─── Dataset records

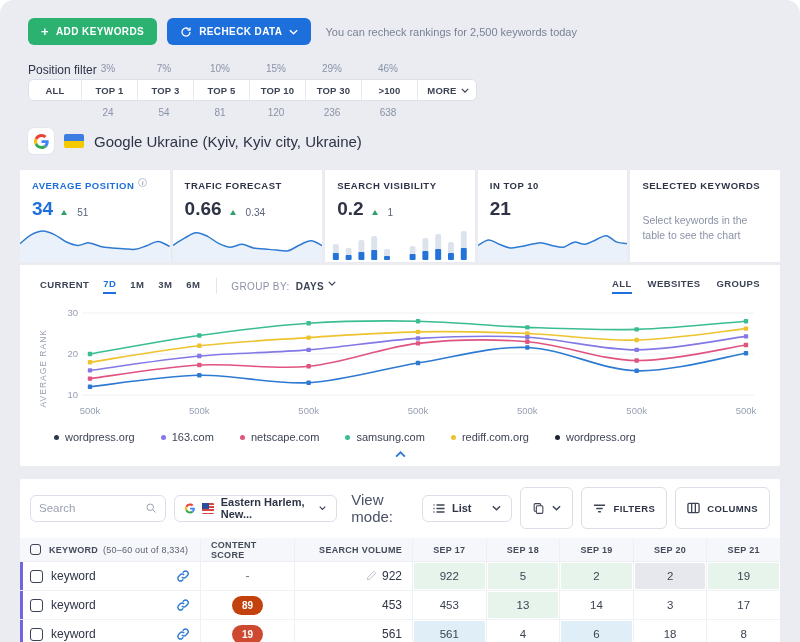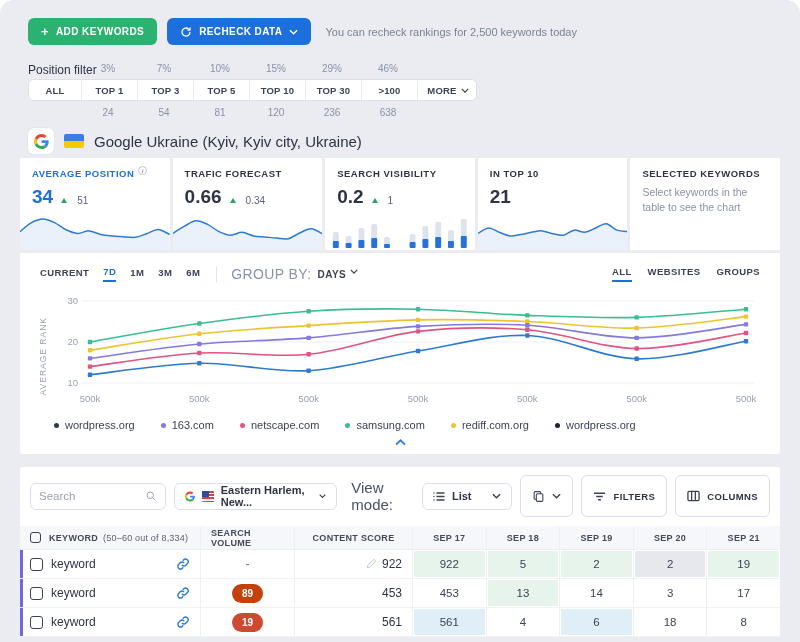--- a/index.html
+++ b/index.html
@@ -38,7 +38,7 @@
   .tri-down { width:0; height:0; border-left:3.5px solid transparent; border-right:3.5px solid transparent; border-top:5px solid var(--down); display:inline-block; }
 
   
-  .se-header { display:flex; align-items:center; gap:10px; margin:10px 0 4px 8px; }
+  .se-header { display:flex; align-items:center; gap:10px; margin:10px 0 16px 8px; }
   .g-box { width:26px; height:26px; background:#fff; border-radius:6px; display:flex; align-items:center; justify-content:center; box-shadow:0 0 0 1px #e3e6ee; }
   .ua-flag { width:20px; height:14px; border-radius:2px; overflow:hidden; display:inline-block; }
   .ua-flag div:first-child { height:7px; background:#3d7de0; }

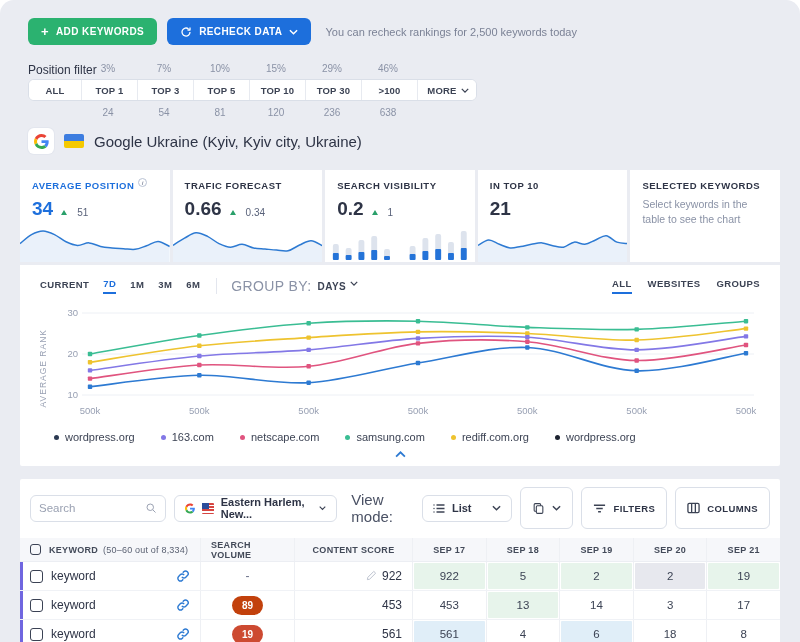--- a/index.html
+++ b/index.html
@@ -56,7 +56,7 @@
   .stat-value.blue { color:var(--accent-blue); }
   .delta { font-size:10px; color:#59627a; display:inline-flex; align-items:center; gap:10px; }
   .spark, .bars { position:absolute; left:0; right:0; bottom:0; width:100%; height:46px; }
-  .stat-note { font-size:10.5px; color:#8a92a6; line-height:1.45; margin-top:6px; }
+  .stat-note { font-size:10.5px; color:#8a92a6; line-height:1.45; margin-top:22px; }
 
   
   .chart-card { background:#fff; border-radius:0 0 2px 2px; padding:8px 20px 4px; margin-bottom:13px; }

──────

▶ Task requirements
If a record holds a picture, skip the picture and write out everything else exactly.

▶ Answer to this task
--- a/index.html
+++ b/index.html
@@ -38,7 +38,7 @@
   .tri-down { width:0; height:0; border-left:3.5px solid transparent; border-right:3.5px solid transparent; border-top:5px solid var(--down); display:inline-block; }
 
   
-  .se-header { display:flex; align-items:center; gap:10px; margin:10px 0 4px 8px; }
+  .se-header { display:flex; align-items:center; gap:10px; margin:10px 0 16px 8px; }
   .g-box { width:26px; height:26px; background:#fff; border-radius:6px; display:flex; align-items:center; justify-content:center; box-shadow:0 0 0 1px #e3e6ee; }
   .ua-flag { width:20px; height:14px; border-radius:2px; overflow:hidden; display:inline-block; }
   .ua-flag div:first-child { height:7px; background:#3d7de0; }

--- a/index.html
+++ b/index.html
@@ -56,7 +56,7 @@
   .stat-value.blue { color:var(--accent-blue); }
   .delta { font-size:10px; color:#59627a; display:inline-flex; align-items:center; gap:10px; }
   .spark, .bars { position:absolute; left:0; right:0; bottom:0; width:100%; height:46px; }
-  .stat-note { font-size:10.5px; color:#8a92a6; line-height:1.45; margin-top:6px; }
+  .stat-note { font-size:10.5px; color:#8a92a6; line-height:1.45; margin-top:22px; }
 
   
   .chart-card { background:#fff; border-radius:0 0 2px 2px; padding:8px 20px 4px; margin-bottom:13px; }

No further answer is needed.